A lo largo
del evangelio resuena con frecuencia el reproche de Jesús a sus discípulos de ser
hombres de poca fe, llamada de atención que va dirigida en particular a Pedro,
el hombre de poca fe por excelencia (Mt 14,31).
Si para
los discípulos hay solamente reproches en el evangelio, los elogios a la fe de los
paganos y de los marginados abundan en él.
Paradójicamente,
las personas tenidas por más alejadas de Dios y de la religión son aquellas que
consiguen demostrar una verdadera fe. Aquellos que viven codo con codo con el Señor
carecen de ella.
Jesús dice
del centurión pagano que “en ningún israelita ha encontrado tanta fe» (Mt 8,10),
pero se maravilla por la total ausencia de fe de los fieles de la sinagoga de
Nazaret donde -no hizo muchas obras potentes por su falta de fe” (Mt 13,58). Sus
mismos discípulos parecen no haber hecho grandes progresos si, después de su resurrección,
Jesús se ve obligado a “echarles en cara su incredulidad y su terquedad en no
creer a los que lo habían visto resucitado» (Mc 16,14).
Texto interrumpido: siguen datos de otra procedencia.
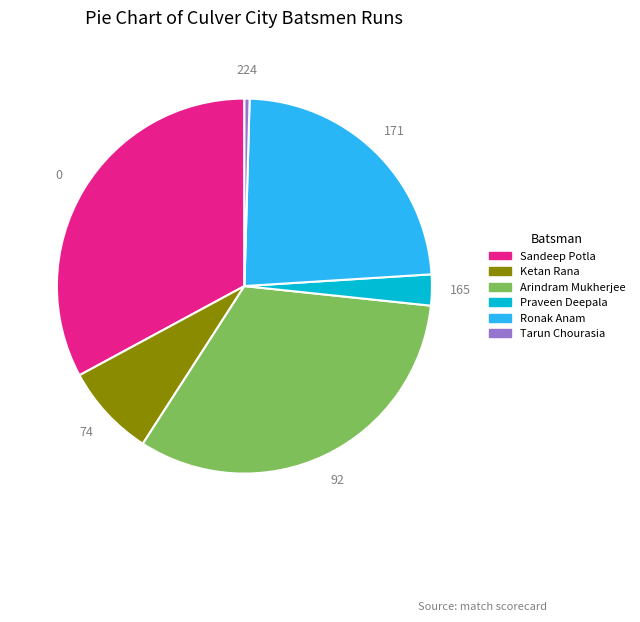

Is there a majority slice in this chart?

No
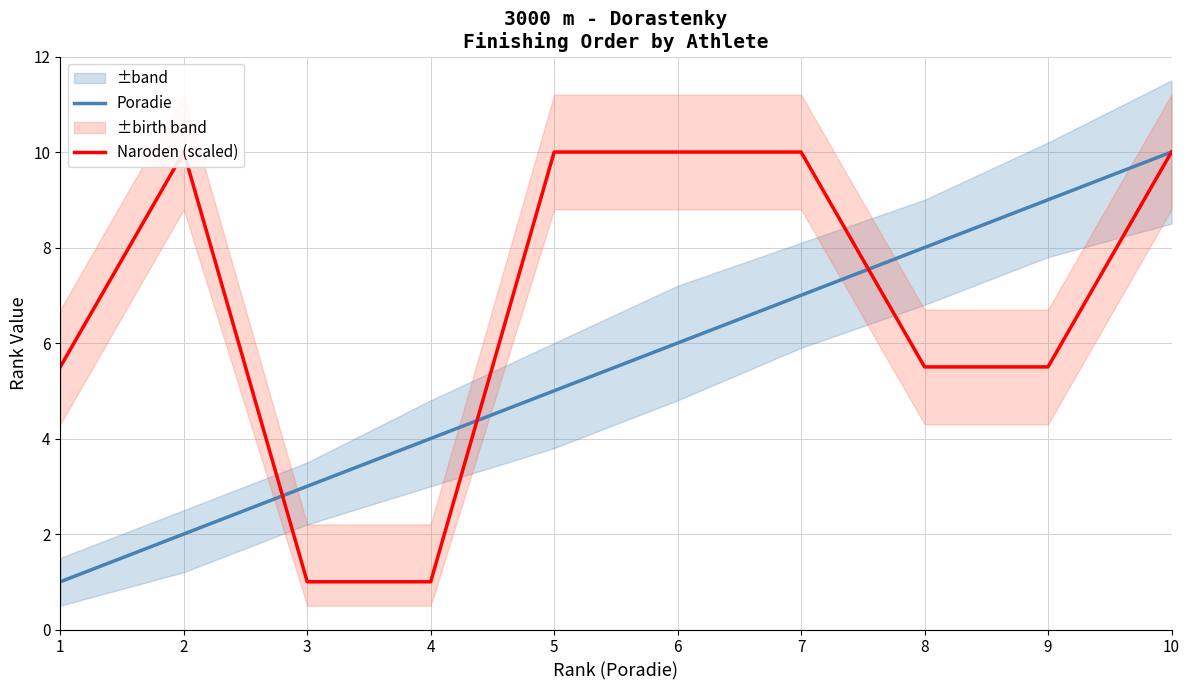

What are all the series names shown in the legend?

Poradie, Naroden (scaled)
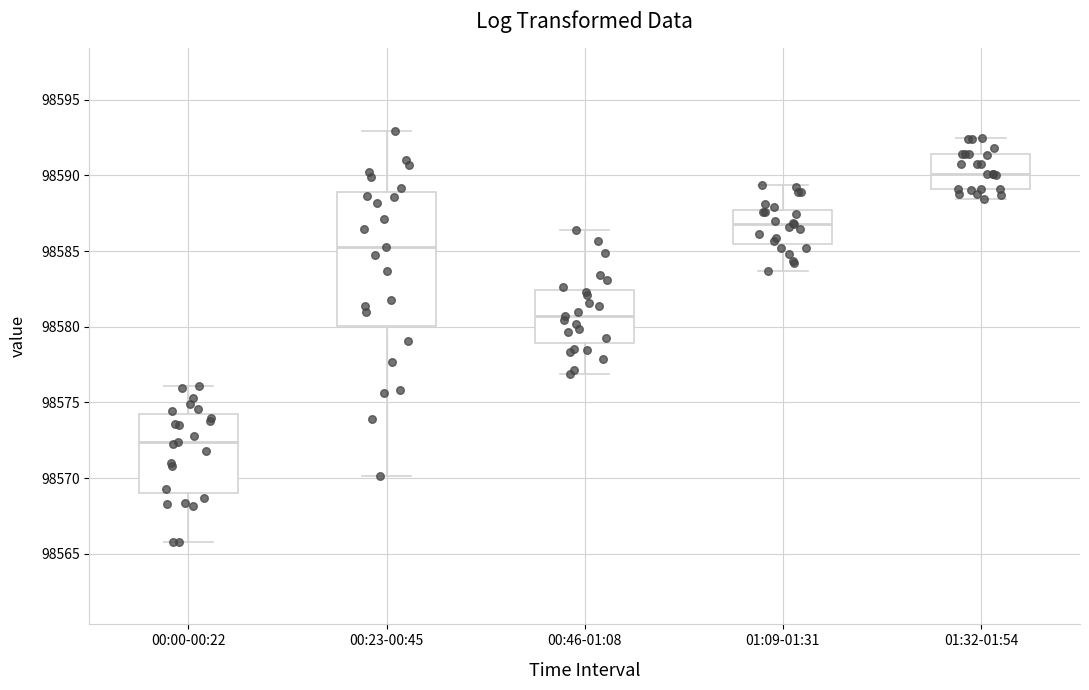

Reading left to right, read every box against the y-axis: the position of its median line, the range the box covers, and the ends of its whiskers. The values are not printed on the chart, so give them approximately, as read against the axis.

00:00-00:22: median 98572.5, box 98569.0 to 98574.0, whiskers 98566.0 to 98576.0
00:23-00:45: median 98585.5, box 98580.0 to 98589.0, whiskers 98570.0 to 98593.0
00:46-01:08: median 98580.5, box 98579.0 to 98582.5, whiskers 98577.0 to 98586.5
01:09-01:31: median 98587.0, box 98585.5 to 98587.5, whiskers 98583.5 to 98589.5
01:32-01:54: median 98590.0, box 98589.0 to 98591.5, whiskers 98588.5 to 98592.5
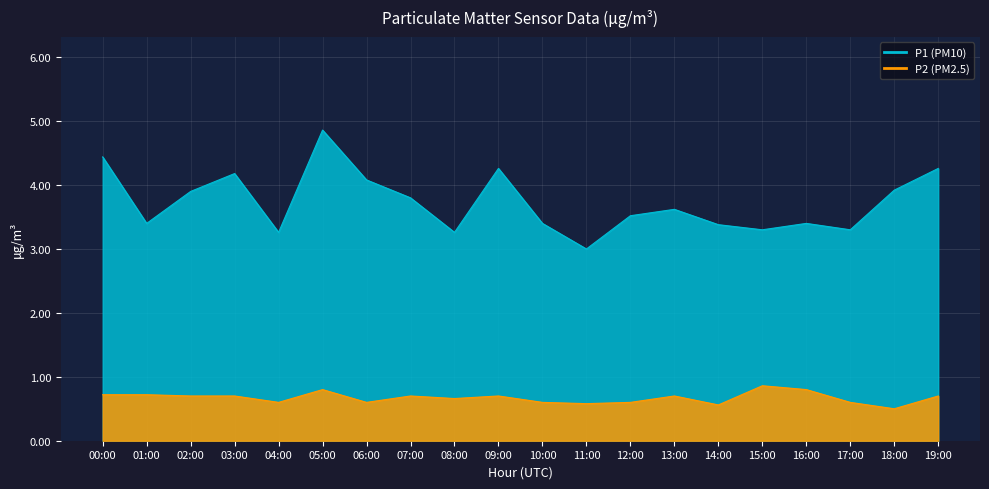

At which category does P2 reach its first local peak?

05:00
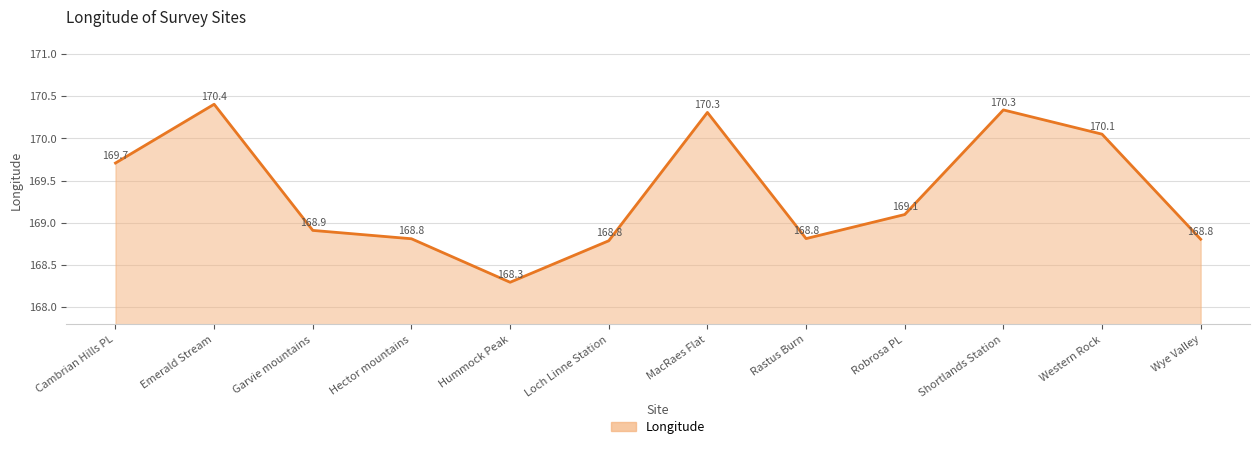

What is the change in value from Hummock Peak to Robrosa PL?

+0.8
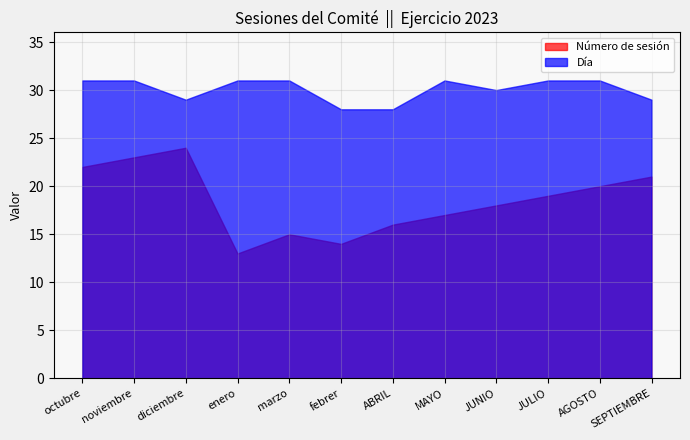

Which series has the largest range (max minus min)?

Número de sesión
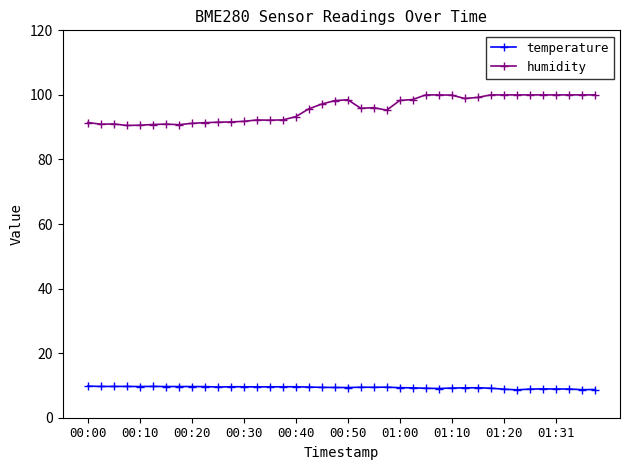

True or false: temperature has more than 0 interior local peaks.

True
Por parte de los discípulos se da una visión de la fe que Jesús intenta corregir. Suponiendo que tener fe depende de la acción del Señor, éstos le piden que se la aumente: “Auméntanos la fe” es su súplica.
Pero Jesús
no está de acuerdo con esta idea. La fe no depende solamente de Dios, sino también
del hombre.
La fe no
es un don de Dios, sino la respuesta de los hombres a su amor incondicional. Por
esto, en el evangelio de Lucas, la cruda respuesta de Jesús a la petición de los
discípulos de aumentar su fe es la constatación de que éstos no tienen en modo
alguno fe: “Si tuvierais fe como un grano de mostaza, le diríais a esa morera: 'quítate
de ahí y tírate al mar' y os obedecería” (Lc 17,6).
Jesús objeta
a los discípulos que no se trata de aumentar la fe: el problema es tenerla o no.
Y ellos no la tienen ni siquiera del tamaño de “un grano de mostaza”, semilla proverbialmente
conocida como “la más pequeña de todas las que hay en la tierra” (Mc 4,31).
Como
prueba de que la fe es la respuesta del hombre al amor de Dios, el evangelista
coloca, después de la petición de los discípulos, el episodio de los diez
leprosos.
Jesús
libera de la impureza a los diez leprosos, pero sólo “uno de ellos, viendo que
se había curado, se volvió alabando a Dios a grandes voces y se echó a sus pies
rostro a tierra, dándole las gracias” (Lc 17,15-16).
Los diez
reciben el amor que los purifica (“¿No han quedado limpios los die”, Lc 17,17).
Uno solo responde, y únicamente en este caso se habla de fe: “Levántate, vete, tu
fe te ha salvado” (Lc 17,18). La fe del leproso se manifiesta en la alabanza a Dios
y en el agradecimiento a Jesús.
Una vez
más quien demuestra fe es el individuo considerado más alejado del Señor: este
leproso de hecho “era un samaritano” (Lc 17,16), esto es, uno que pertenecía a
aquel pueblo idólatra catalogado entre los “enemigos de Dios” (Sifré Dt 41, § 331, 140a).
Pero Jesús acepta y elogia el agradecimiento del Samaritano, el hombre del que,
según el Talmud "no estaba permitido recibir don alguno" (Sheq. M. 1,5).